Extract provided:

************

The United States is already the world's third largest producer of oil. We produce as much as Iran, Iraq, and Venezuela put together. And we use as much as China, India, Germany, Japan and Russia put together. So, I don't see the environmentalists crippling us -too- much. Of course, a lot of the unproven reserves will have startup costs of over $90/bbl for a decade or two, and the industry has gotten burned by OPEC opening the pipes in the past. And, when a deepwater well has an error cost of $40 billion, plus unknowable economic damage to the regions tourism and fishery industries... Another inch and a half of preventative measures might have made BP a much happier country.

We're up to our noses in the Middle East because we were too dumb to learn our lesson in '73 when OPEC demonstrated it's power and in '79 when the Iranians revolted. Until we make a full stop effort to stop using gasoline, we are going to be beholden to them.


----------



## Sukerkin (Mar 29, 2011)

There are less severe ways to encourage change in a country, with which you do business, than invading them.

I was thinking much more along the lines of reporting more incisvely and more broadly on the conditions within Saudi Arabia.  Now, aye, diplomatic observations have to be backed up by the strength to execute them and that is likely the only way to get that iron-bound society to evolve.

************

Data provided:

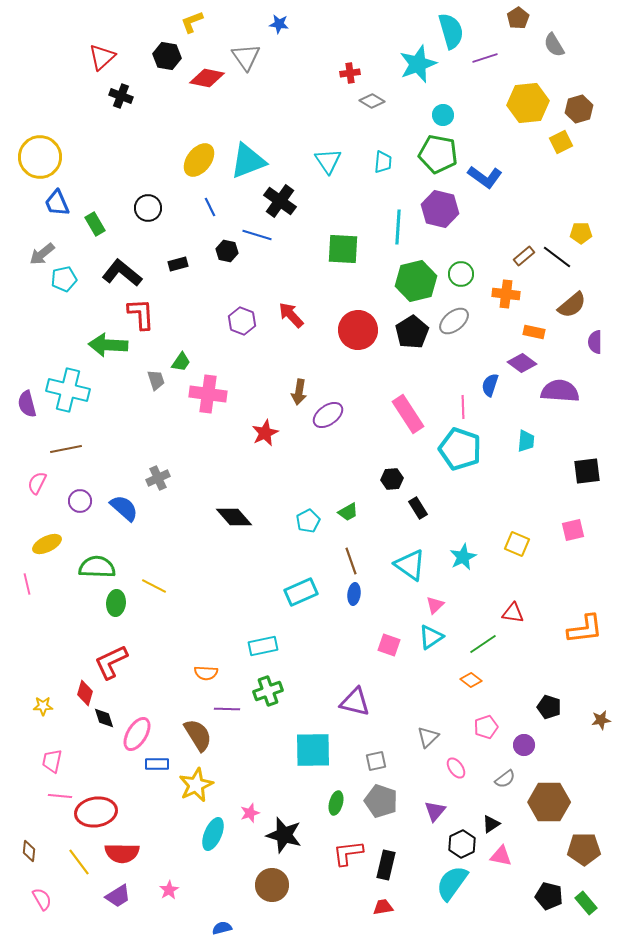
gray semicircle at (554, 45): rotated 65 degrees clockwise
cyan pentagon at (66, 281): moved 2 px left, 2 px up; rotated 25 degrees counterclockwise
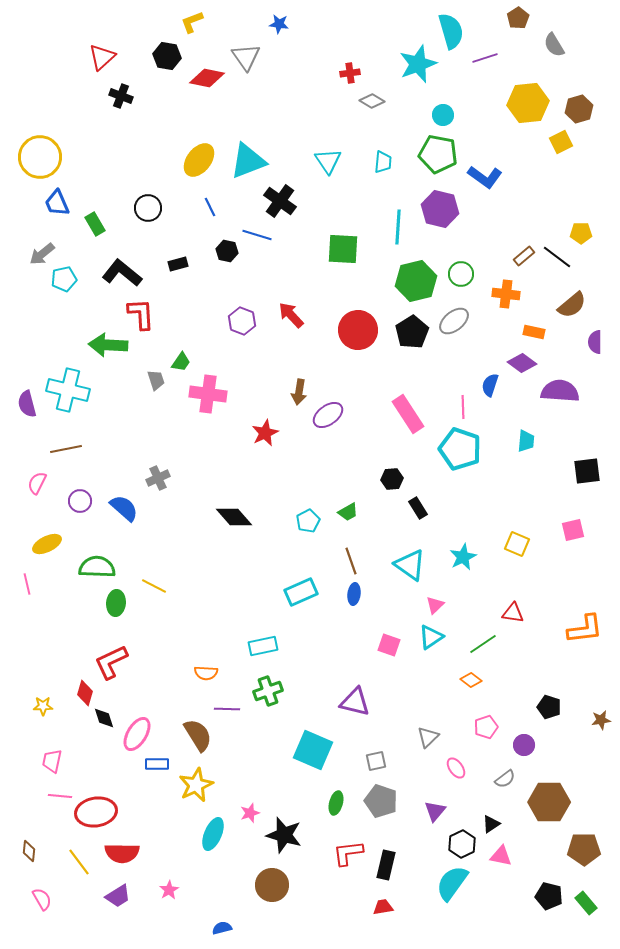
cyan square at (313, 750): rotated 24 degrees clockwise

************

What is being asked:
Print the whole forum discussion on oil production and the Middle East word for word, with nothing left out or changed. The material can be set aside, since nothing here depends on it.

Response:
The United States is already the world's third largest producer of oil. We produce as much as Iran, Iraq, and Venezuela put together. And we use as much as China, India, Germany, Japan and Russia put together. So, I don't see the environmentalists crippling us -too- much. Of course, a lot of the unproven reserves will have startup costs of over $90/bbl for a decade or two, and the industry has gotten burned by OPEC opening the pipes in the past. And, when a deepwater well has an error cost of $40 billion, plus unknowable economic damage to the regions tourism and fishery industries... Another inch and a half of preventative measures might have made BP a much happier country.

We're up to our noses in the Middle East because we were too dumb to learn our lesson in '73 when OPEC demonstrated it's power and in '79 when the Iranians revolted. Until we make a full stop effort to stop using gasoline, we are going to be beholden to them.


----------



## Sukerkin (Mar 29, 2011)

There are less severe ways to encourage change in a country, with which you do business, than invading them.

I was thinking much more along the lines of reporting more incisvely and more broadly on the conditions within Saudi Arabia.  Now, aye, diplomatic observations have to be backed up by the strength to execute them and that is likely the only way to get that iron-bound society to evolve.